With hindsight this result was already apparent after the first capacity test (after HP2 charge number 5), in which stick S34 was the worst:
These test were done from 10hrs to 42hrs after end of charging; S34 was tested 40hrs after end of charging.
But the result was not as clearly visible, and I think I would have been worried that there might be other sticks with problems hiding. The three week test satisfies me that this S34 is the only problematic stick in the battery.
The optimised procedure to test an unknown NHW10 battery half-pack:
1) Slow charge to up to 140% capacity. Depending on ability to actively cool the batteries one may use up to C/10 = 0.6A charge current. But it may go up in flames without active cooling at that charge rate! 100mA is much safer until the battery is known to be good. If both half-packs are left in the battery housing, then the cooling impellers can be used to provide powerful active cooling.
2) Discharge half-pack through a 400W incandescent light globe array. Monitor for sudden 1.2V drop (within a minute or so) by recording with a DSO or similar device, drawing a graph.
For a single reversing cell it looks like this on the PoScope monitor graph (in this case in a Vectrix 102s NiMH pack):
Channel A (red): Voltage measured by x100 probe (1/100 x battery voltage).
Channel B (blue): Voltage measured by x1 probe across a 10 Ohm resistor (10 x discharge current).

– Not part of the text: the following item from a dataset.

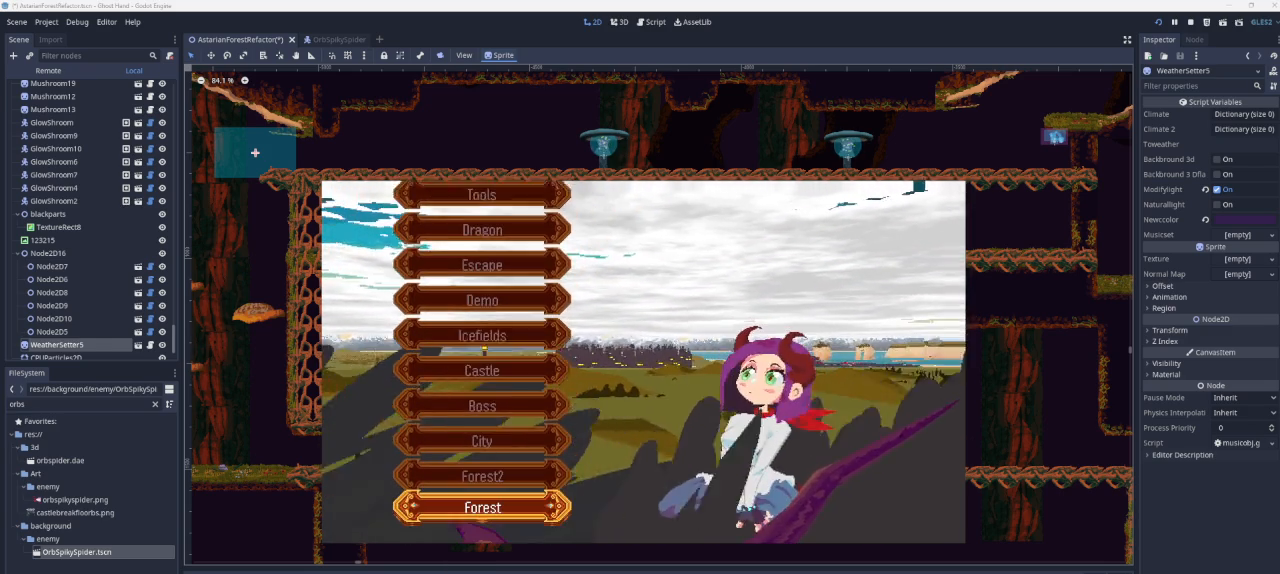
{"buttons": [], "left_stick": "center", "right_stick": "center", "events": []}
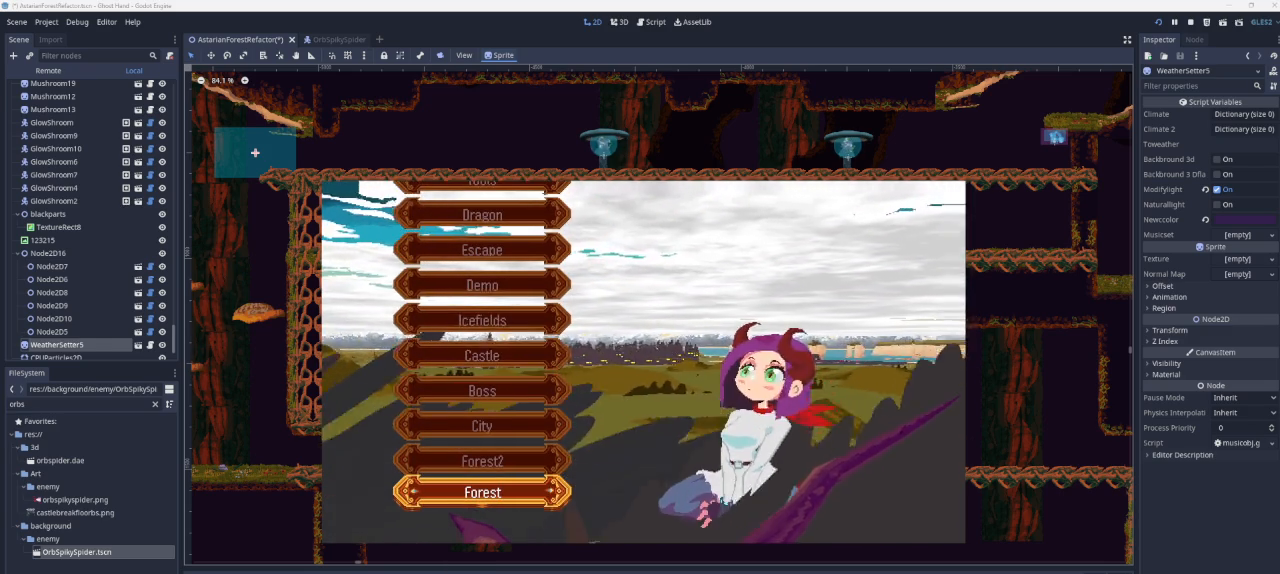
{"buttons": [], "left_stick": "center", "right_stick": "center", "events": []}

X-achsis: time in hrs:min:sec:msec
Using a scope this way makes it clearly visible when a single cell reverses in such a long string! Of course, other forms of monitoring would also work. It is also possible to build a relatively simple circuit which detects such a small voltage drop and automatically terminates the discharge.
3) Repeat 1) and 2) several times to exercise the battery. How often depends on how long it had been left unused (and other factors).
4) Leave battery to rest for several weeks after a full charge (temperature dependent). So far I figure 3 weeks is a good amount of time to wait in 25degC. This test will find out the bad cells which may have good immediate post-charge capacity, but increased self-discharge rate.
5) Capacity test after the rest period. Ideally individual sticks, but one could also discharge Half-packs (to find the weakest stick quickly) whilst monitoring with the scope as above. Once a reversing cell is being detected by the sudden drop in the discharge graph, the 20 sticks of the HP are voltage tested (still under load); the stick with the weakest cell will have a voltage of about 1.2V below all the others.
But only individual stick testing can give you the detailed information you need to decide how to best repair the battery. In the above example of the NHW10 BlueCar battery it is clear that the one outlier stick can be replaced and then the battery will be good. Testing HP's will only find the weakest stick, but will not tell you if another one has only slightly better capacity then the worst one.
With individual stick capacity testing you would also be able to identify the few good sticks in a badly damaged battery.